Your Story is Not Our Story

Yeah, this works.
Tonight is supposed to be the character creation session for my major, in-person The King is Dead playtest campaign. My goal is to run it a bit differently from normal. I want everybody to sit on the comfy couches, share some snacks and booze, and pitch characters to each other. I want the character creation to be collaborative, but also keep a light touch. I’m going to deliberately discourage deep, involved backstories for the characters and instead encourage light, flexible character histories.

As a very improvisational GM, one of the great joys of multi-player games for me is seeing the story emerge from the actions of the players. I love being the audience for the unpredictable results that come from the players collaborating to defeat challenges and taking turns in the spotlight. Dramatic, epic, lengthy backstories for PCs screw this up. I hate them.

I don’t mind characters with motivations. I don’t mind characters with histories. I might argue that keeping the concept short and sweet is best because you don’t really know a character until you play them, but I know some people who can’t stop writing until they’ve got a page full of origin story. That’s fine if that character history informs who the character is at the start of play.

It sucks if that history is supposed to dictate what happens next.

I may not be one of those frustrated novelist GMs who wants to tell a very specific story from beginning to end – railroading players along the way – but I still want to run the game I want to run. I still want the freedom to throw in the political events and monster attacks that sound fun to me. I don’t want to run your frustrating novel.
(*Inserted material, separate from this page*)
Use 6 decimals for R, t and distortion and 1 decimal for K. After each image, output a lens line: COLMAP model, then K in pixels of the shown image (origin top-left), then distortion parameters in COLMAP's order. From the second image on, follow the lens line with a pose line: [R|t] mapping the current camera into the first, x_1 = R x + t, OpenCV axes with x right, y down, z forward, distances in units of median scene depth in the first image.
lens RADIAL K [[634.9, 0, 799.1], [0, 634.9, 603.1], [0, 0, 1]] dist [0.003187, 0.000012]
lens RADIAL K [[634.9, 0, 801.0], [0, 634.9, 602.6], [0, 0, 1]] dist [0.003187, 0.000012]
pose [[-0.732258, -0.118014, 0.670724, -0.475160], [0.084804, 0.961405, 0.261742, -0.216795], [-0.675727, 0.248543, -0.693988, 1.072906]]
I don’t want to see the choices other players make constrained by your backstory. I don’t want to see the communal narrative at the table hijacked by something you wrote on your own. You don’t get to impose your epic Mary Sue quest on everybody else.

What constitutes a flexible, group-centered backstory and what makes a character history a black hole of selfish conceit is going to be different from group to group and player to player. Hell, I can think of players in the same group who spent almost the same amount of effort on backstory, but one used it as a springboard for why the character was on the group's adventure and the other used it as a way to turn the group's adventure into his own. I suppose the simplest way to put it is "don't plot:"
  • Set goals for your character but don't plot his story.
  • Leave gaps to be filled in during play, but don't make your past a riddle for everyone else to solve.  
  • Be prepared to abandon your plot points; your story is not our story.
Now to see if I can actually put this into practice...


  1. This is a good way to get good character pitches without writing the whole plot.